Rewrite the items between the line holding "longitude: -81.3536" and the line holding "longitude: 27.8919", inclusive, with "latitude" replaced by "lat" and everything else unchanged, leaving the pictures out.
* Start Working data *
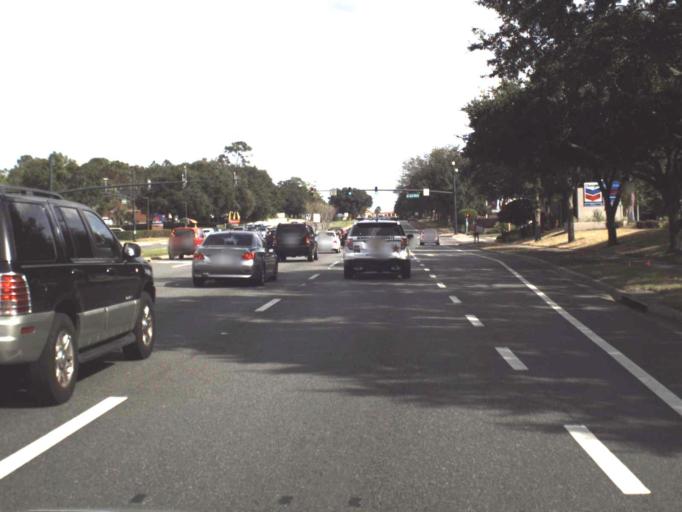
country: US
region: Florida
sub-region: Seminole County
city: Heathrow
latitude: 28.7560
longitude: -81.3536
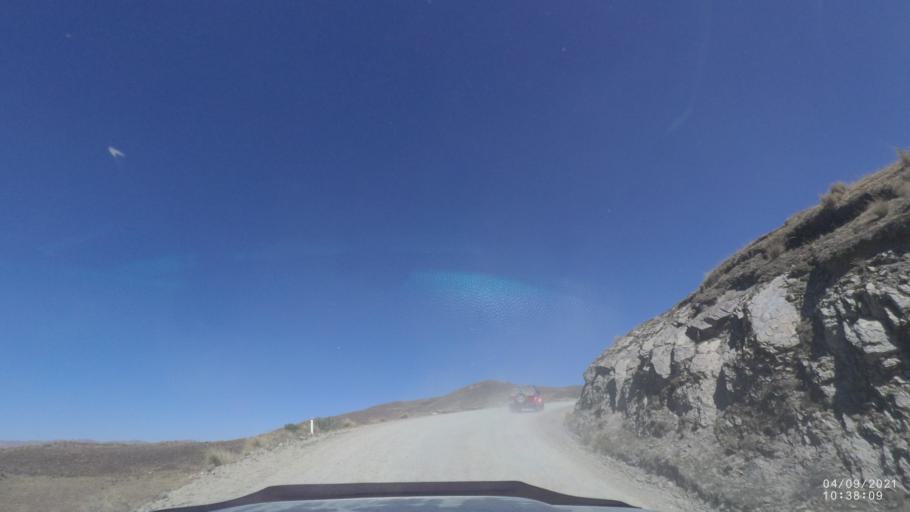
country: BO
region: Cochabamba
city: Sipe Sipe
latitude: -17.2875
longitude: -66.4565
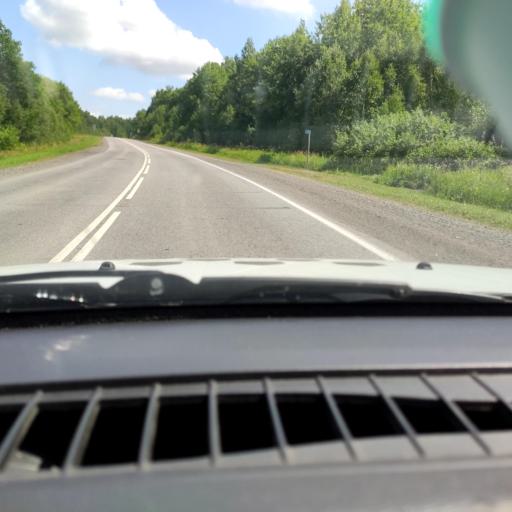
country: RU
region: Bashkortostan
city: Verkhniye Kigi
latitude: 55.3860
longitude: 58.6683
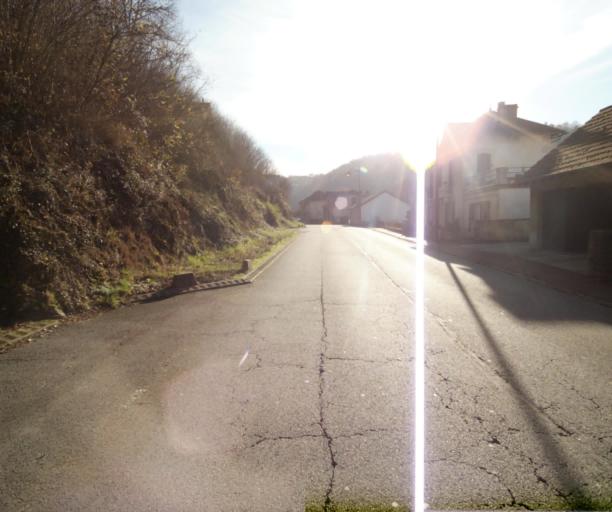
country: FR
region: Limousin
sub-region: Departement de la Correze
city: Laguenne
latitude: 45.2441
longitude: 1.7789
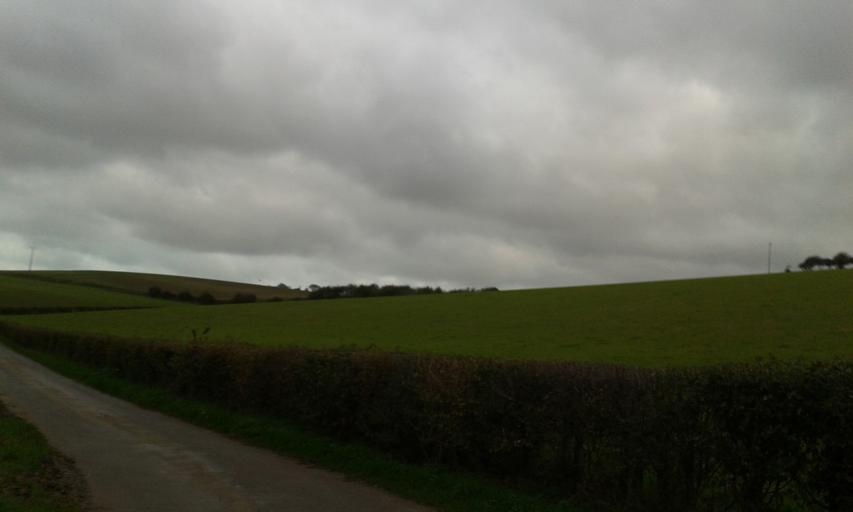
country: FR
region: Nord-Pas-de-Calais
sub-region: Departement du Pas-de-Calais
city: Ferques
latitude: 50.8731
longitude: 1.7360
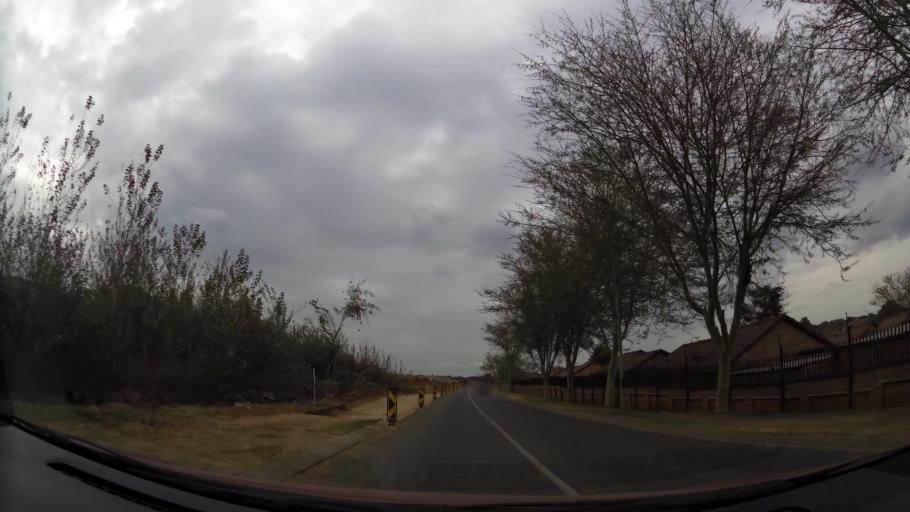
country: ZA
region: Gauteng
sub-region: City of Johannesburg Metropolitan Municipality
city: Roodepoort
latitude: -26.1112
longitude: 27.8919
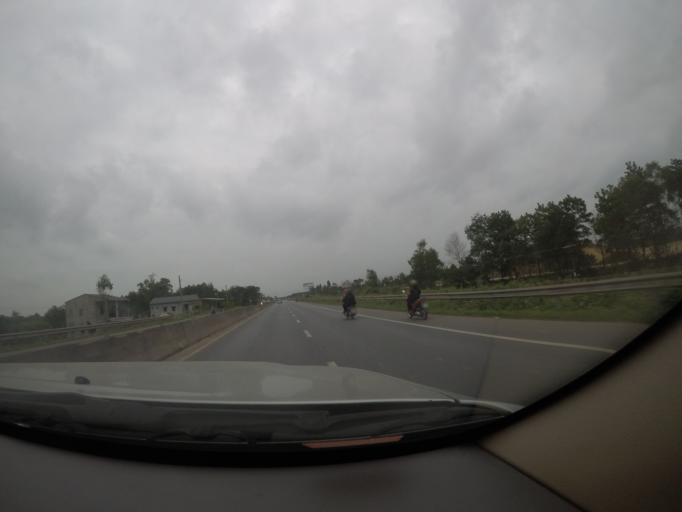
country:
* End Working data *
* Start Working data *
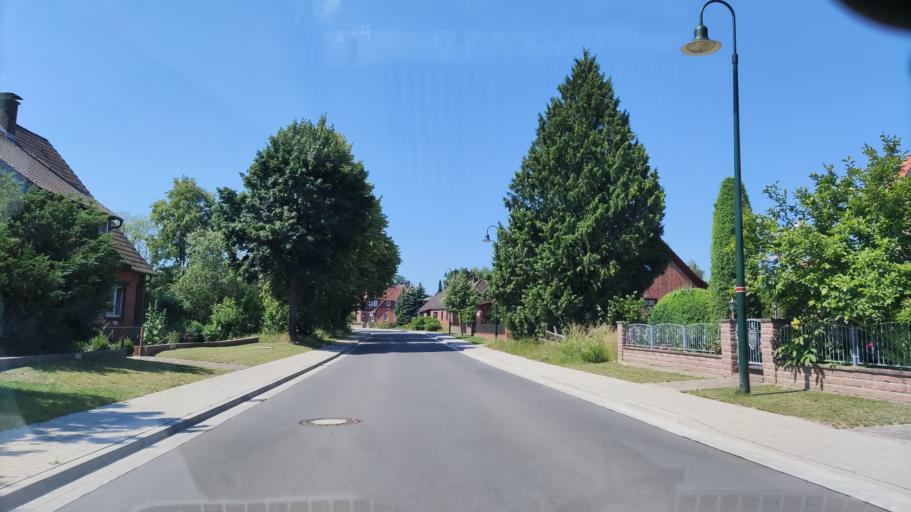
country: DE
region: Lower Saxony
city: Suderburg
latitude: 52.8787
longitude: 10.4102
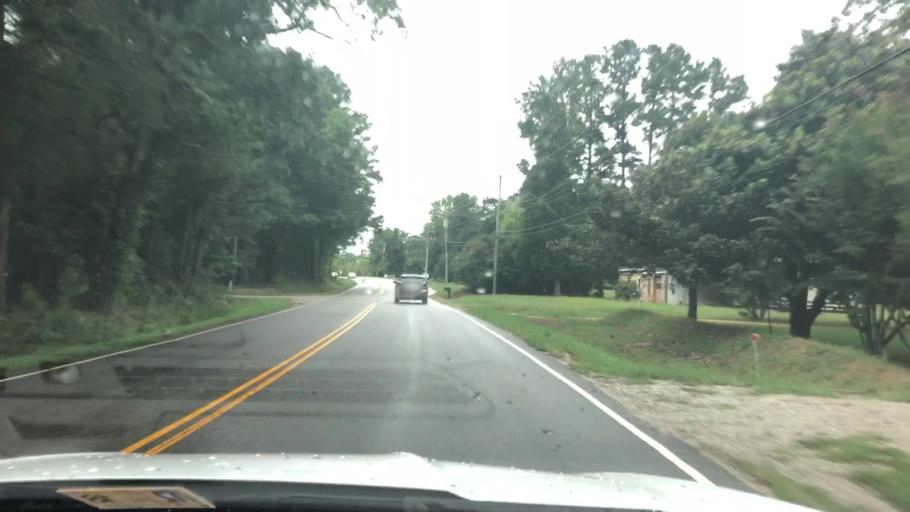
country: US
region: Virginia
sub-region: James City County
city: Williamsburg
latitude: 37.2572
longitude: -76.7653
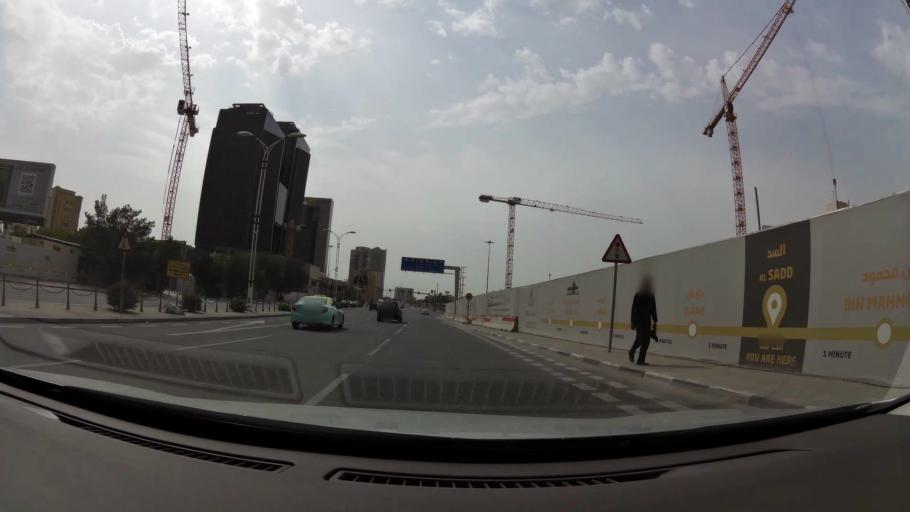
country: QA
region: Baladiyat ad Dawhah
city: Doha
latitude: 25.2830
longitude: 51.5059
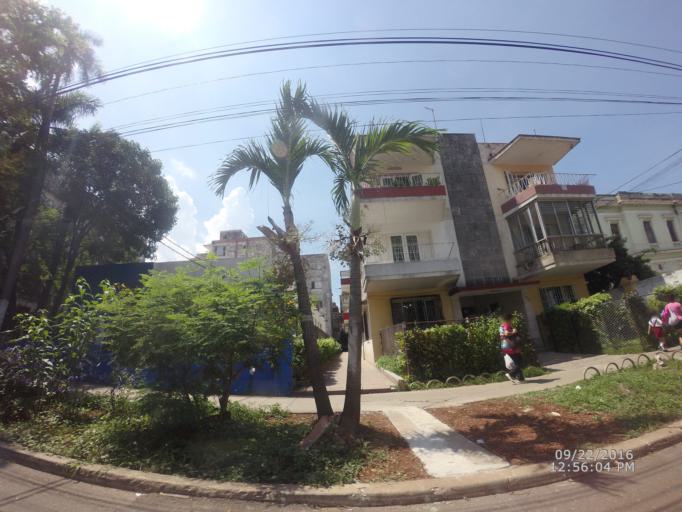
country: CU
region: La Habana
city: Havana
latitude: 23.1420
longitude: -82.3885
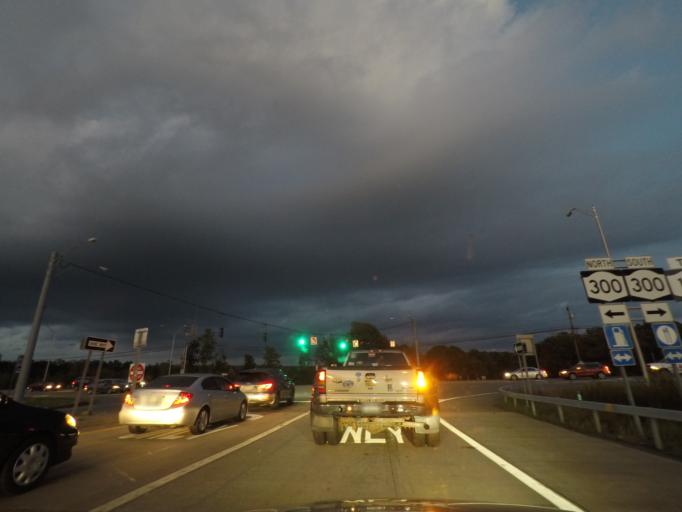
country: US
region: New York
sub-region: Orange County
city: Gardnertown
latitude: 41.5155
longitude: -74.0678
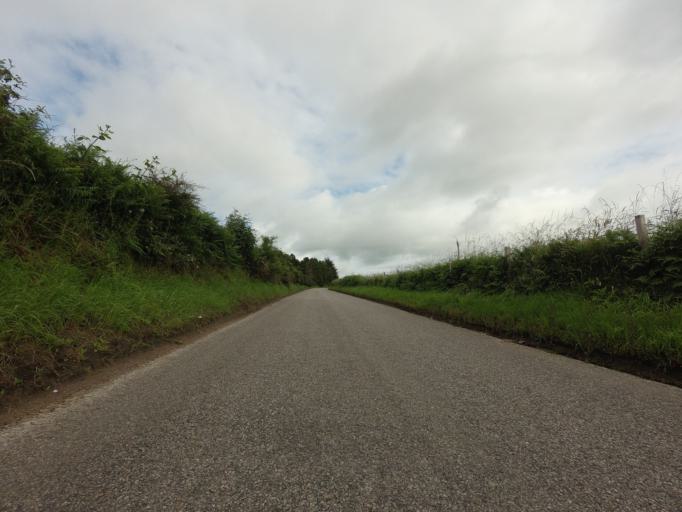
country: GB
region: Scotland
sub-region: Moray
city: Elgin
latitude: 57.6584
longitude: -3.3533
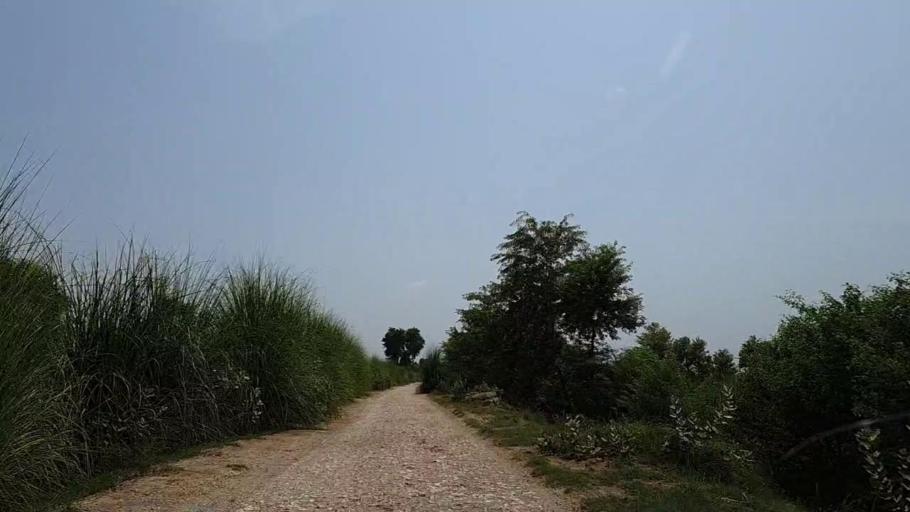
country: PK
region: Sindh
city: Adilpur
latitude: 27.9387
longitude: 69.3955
* End Working data *
* Start Working data *
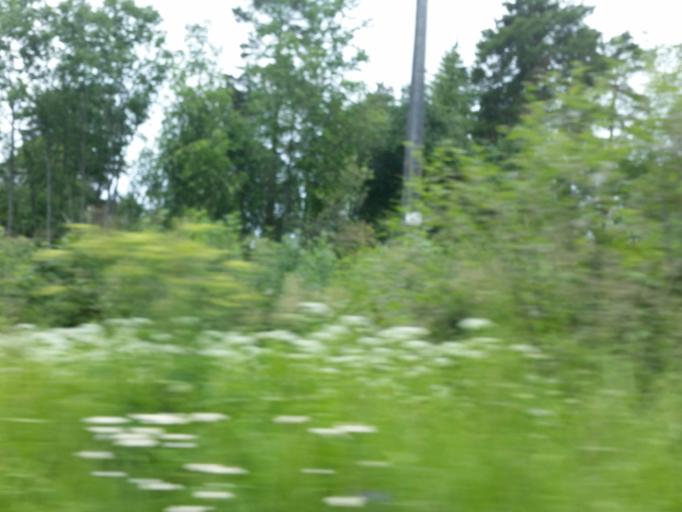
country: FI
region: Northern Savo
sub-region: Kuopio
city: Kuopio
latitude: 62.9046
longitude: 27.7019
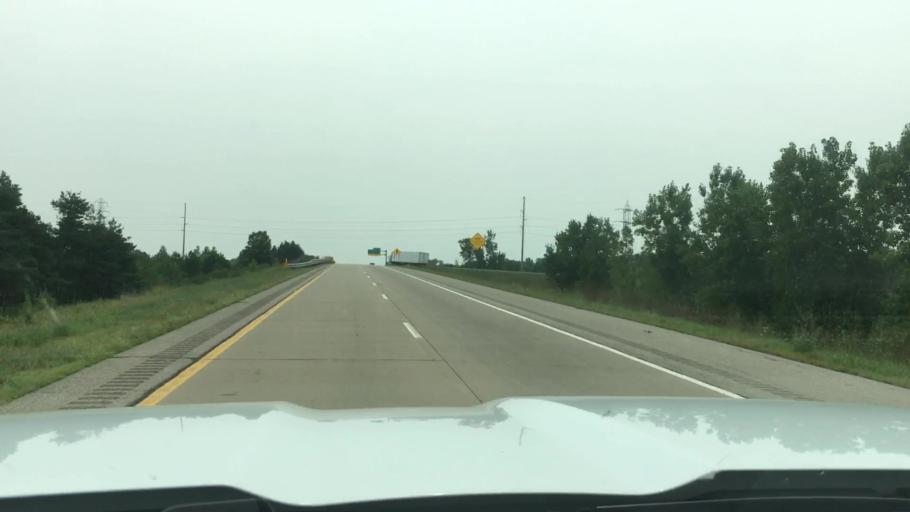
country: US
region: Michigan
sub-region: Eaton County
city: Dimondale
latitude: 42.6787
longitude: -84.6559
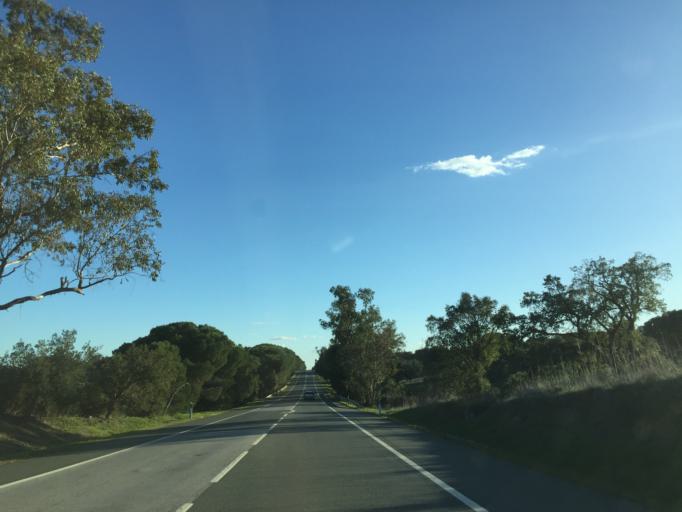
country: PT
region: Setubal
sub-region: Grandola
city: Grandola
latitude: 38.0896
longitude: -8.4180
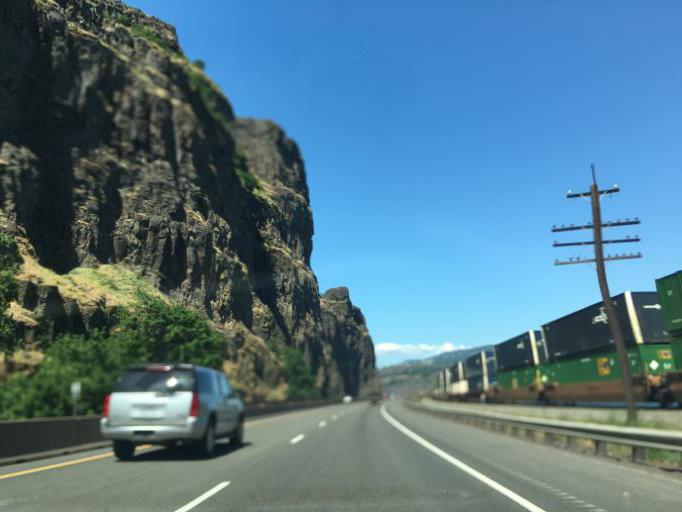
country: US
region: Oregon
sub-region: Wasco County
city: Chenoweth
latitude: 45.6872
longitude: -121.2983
* End Working data *
(Result of the task):
longitude: -81.3536
country: BO
region: Cochabamba
city: Sipe Sipe
lat: -17.2875
longitude: -66.4565
country: RU
region: Bashkortostan
city: Verkhniye Kigi
lat: 55.3860
longitude: 58.6683
country: FR
region: Limousin
sub-region: Departement de la Correze
city: Laguenne
lat: 45.2441
longitude: 1.7789
country: FR
region: Nord-Pas-de-Calais
sub-region: Departement du Pas-de-Calais
city: Ferques
lat: 50.8731
longitude: 1.7360
country: ZA
region: Gauteng
sub-region: City of Johannesburg Metropolitan Municipality
city: Roodepoort
lat: -26.1112
longitude: 27.8919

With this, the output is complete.